Records for the exercise>
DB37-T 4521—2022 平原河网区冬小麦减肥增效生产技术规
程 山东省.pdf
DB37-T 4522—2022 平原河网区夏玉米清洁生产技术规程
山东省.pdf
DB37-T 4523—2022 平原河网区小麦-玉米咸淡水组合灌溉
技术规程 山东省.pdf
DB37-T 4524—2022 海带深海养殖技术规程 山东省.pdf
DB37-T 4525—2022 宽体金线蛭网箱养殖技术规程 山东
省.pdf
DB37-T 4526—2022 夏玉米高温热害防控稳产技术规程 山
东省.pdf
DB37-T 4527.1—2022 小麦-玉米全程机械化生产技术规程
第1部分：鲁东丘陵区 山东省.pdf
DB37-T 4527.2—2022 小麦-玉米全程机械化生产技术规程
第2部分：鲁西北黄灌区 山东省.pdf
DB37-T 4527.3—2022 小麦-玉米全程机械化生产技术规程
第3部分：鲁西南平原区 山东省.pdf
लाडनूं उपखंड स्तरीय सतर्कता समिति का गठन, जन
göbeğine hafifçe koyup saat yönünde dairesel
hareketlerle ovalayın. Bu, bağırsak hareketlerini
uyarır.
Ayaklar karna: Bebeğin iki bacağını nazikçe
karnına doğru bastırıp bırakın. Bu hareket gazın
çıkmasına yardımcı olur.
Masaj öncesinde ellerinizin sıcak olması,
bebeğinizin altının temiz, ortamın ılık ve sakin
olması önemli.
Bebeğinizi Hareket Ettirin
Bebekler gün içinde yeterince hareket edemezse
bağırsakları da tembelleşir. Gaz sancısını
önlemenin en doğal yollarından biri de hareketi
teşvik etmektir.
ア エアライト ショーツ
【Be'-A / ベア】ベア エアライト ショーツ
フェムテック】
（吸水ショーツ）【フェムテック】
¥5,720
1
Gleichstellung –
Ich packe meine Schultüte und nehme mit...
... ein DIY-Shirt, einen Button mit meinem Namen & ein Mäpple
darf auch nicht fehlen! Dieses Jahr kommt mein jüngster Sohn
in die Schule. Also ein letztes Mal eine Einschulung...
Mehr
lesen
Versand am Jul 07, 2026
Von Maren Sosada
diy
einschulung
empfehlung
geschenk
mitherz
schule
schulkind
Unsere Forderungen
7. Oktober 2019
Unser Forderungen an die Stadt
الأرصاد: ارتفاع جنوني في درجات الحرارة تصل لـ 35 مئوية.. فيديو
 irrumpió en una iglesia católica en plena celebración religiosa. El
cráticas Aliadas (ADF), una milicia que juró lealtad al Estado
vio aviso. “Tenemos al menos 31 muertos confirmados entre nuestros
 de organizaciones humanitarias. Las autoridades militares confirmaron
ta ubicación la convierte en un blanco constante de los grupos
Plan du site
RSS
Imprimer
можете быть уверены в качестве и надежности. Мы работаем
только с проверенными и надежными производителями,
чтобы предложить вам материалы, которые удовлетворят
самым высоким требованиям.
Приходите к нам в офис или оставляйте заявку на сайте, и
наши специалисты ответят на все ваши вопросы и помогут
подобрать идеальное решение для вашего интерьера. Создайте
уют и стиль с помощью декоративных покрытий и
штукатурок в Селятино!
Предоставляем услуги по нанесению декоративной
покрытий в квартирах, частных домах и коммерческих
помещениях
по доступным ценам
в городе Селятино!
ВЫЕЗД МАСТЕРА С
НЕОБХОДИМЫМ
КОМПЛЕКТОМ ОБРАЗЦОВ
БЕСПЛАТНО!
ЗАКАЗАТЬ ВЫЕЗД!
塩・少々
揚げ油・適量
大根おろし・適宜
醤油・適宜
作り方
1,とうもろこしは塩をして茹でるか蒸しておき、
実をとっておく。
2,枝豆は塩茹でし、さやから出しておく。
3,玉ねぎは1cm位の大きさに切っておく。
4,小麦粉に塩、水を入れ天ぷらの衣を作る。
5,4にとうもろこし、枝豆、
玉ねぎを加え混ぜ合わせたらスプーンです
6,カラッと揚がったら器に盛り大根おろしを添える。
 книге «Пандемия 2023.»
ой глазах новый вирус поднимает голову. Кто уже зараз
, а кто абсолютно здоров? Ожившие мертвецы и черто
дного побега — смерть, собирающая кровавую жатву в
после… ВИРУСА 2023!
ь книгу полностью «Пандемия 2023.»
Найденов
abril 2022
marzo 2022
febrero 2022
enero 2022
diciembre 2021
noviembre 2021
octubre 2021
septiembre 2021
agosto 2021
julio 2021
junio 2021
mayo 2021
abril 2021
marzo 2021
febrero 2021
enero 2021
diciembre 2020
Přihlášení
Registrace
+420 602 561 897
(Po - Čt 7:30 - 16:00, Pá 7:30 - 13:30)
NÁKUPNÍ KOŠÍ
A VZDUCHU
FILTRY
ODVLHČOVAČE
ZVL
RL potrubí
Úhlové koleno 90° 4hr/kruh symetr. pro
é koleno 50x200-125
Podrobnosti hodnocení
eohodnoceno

Exercise brief>
Reproduce all the entries above with "проверенными" substituted by "испытанными", leaving every other character unchanged.

Task output>
DB37-T 4521—2022 平原河网区冬小麦减肥增效生产技术规
程 山东省.pdf
DB37-T 4522—2022 平原河网区夏玉米清洁生产技术规程
山东省.pdf
DB37-T 4523—2022 平原河网区小麦-玉米咸淡水组合灌溉
技术规程 山东省.pdf
DB37-T 4524—2022 海带深海养殖技术规程 山东省.pdf
DB37-T 4525—2022 宽体金线蛭网箱养殖技术规程 山东
省.pdf
DB37-T 4526—2022 夏玉米高温热害防控稳产技术规程 山
东省.pdf
DB37-T 4527.1—2022 小麦-玉米全程机械化生产技术规程
第1部分：鲁东丘陵区 山东省.pdf
DB37-T 4527.2—2022 小麦-玉米全程机械化生产技术规程
第2部分：鲁西北黄灌区 山东省.pdf
DB37-T 4527.3—2022 小麦-玉米全程机械化生产技术规程
第3部分：鲁西南平原区 山东省.pdf
लाडनूं उपखंड स्तरीय सतर्कता समिति का गठन, जन
göbeğine hafifçe koyup saat yönünde dairesel
hareketlerle ovalayın. Bu, bağırsak hareketlerini
uyarır.
Ayaklar karna: Bebeğin iki bacağını nazikçe
karnına doğru bastırıp bırakın. Bu hareket gazın
çıkmasına yardımcı olur.
Masaj öncesinde ellerinizin sıcak olması,
bebeğinizin altının temiz, ortamın ılık ve sakin
olması önemli.
Bebeğinizi Hareket Ettirin
Bebekler gün içinde yeterince hareket edemezse
bağırsakları da tembelleşir. Gaz sancısını
önlemenin en doğal yollarından biri de hareketi
teşvik etmektir.
ア エアライト ショーツ
【Be'-A / ベア】ベア エアライト ショーツ
フェムテック】
（吸水ショーツ）【フェムテック】
¥5,720
1
Gleichstellung –
Ich packe meine Schultüte und nehme mit...
... ein DIY-Shirt, einen Button mit meinem Namen & ein Mäpple
darf auch nicht fehlen! Dieses Jahr kommt mein jüngster Sohn
in die Schule. Also ein letztes Mal eine Einschulung...
Mehr
lesen
Versand am Jul 07, 2026
Von Maren Sosada
diy
einschulung
empfehlung
geschenk
mitherz
schule
schulkind
Unsere Forderungen
7. Oktober 2019
Unser Forderungen an die Stadt
الأرصاد: ارتفاع جنوني في درجات الحرارة تصل لـ 35 مئوية.. فيديو
 irrumpió en una iglesia católica en plena celebración religiosa. El
cráticas Aliadas (ADF), una milicia que juró lealtad al Estado
vio aviso. “Tenemos al menos 31 muertos confirmados entre nuestros
 de organizaciones humanitarias. Las autoridades militares confirmaron
ta ubicación la convierte en un blanco constante de los grupos
Plan du site
RSS
Imprimer
можете быть уверены в качестве и надежности. Мы работаем
только с испытанными и надежными производителями,
чтобы предложить вам материалы, которые удовлетворят
самым высоким требованиям.
Приходите к нам в офис или оставляйте заявку на сайте, и
наши специалисты ответят на все ваши вопросы и помогут
подобрать идеальное решение для вашего интерьера. Создайте
уют и стиль с помощью декоративных покрытий и
штукатурок в Селятино!
Предоставляем услуги по нанесению декоративной
покрытий в квартирах, частных домах и коммерческих
помещениях
по доступным ценам
в городе Селятино!
ВЫЕЗД МАСТЕРА С
НЕОБХОДИМЫМ
КОМПЛЕКТОМ ОБРАЗЦОВ
БЕСПЛАТНО!
ЗАКАЗАТЬ ВЫЕЗД!
塩・少々
揚げ油・適量
大根おろし・適宜
醤油・適宜
作り方
1,とうもろこしは塩をして茹でるか蒸しておき、
実をとっておく。
2,枝豆は塩茹でし、さやから出しておく。
3,玉ねぎは1cm位の大きさに切っておく。
4,小麦粉に塩、水を入れ天ぷらの衣を作る。
5,4にとうもろこし、枝豆、
玉ねぎを加え混ぜ合わせたらスプーンです
6,カラッと揚がったら器に盛り大根おろしを添える。
 книге «Пандемия 2023.»
ой глазах новый вирус поднимает голову. Кто уже зараз
, а кто абсолютно здоров? Ожившие мертвецы и черто
дного побега — смерть, собирающая кровавую жатву в
после… ВИРУСА 2023!
ь книгу полностью «Пандемия 2023.»
Найденов
abril 2022
marzo 2022
febrero 2022
enero 2022
diciembre 2021
noviembre 2021
octubre 2021
septiembre 2021
agosto 2021
julio 2021
junio 2021
mayo 2021
abril 2021
marzo 2021
febrero 2021
enero 2021
diciembre 2020
Přihlášení
Registrace
+420 602 561 897
(Po - Čt 7:30 - 16:00, Pá 7:30 - 13:30)
NÁKUPNÍ KOŠÍ
A VZDUCHU
FILTRY
ODVLHČOVAČE
ZVL
RL potrubí
Úhlové koleno 90° 4hr/kruh symetr. pro
é koleno 50x200-125
Podrobnosti hodnocení
eohodnoceno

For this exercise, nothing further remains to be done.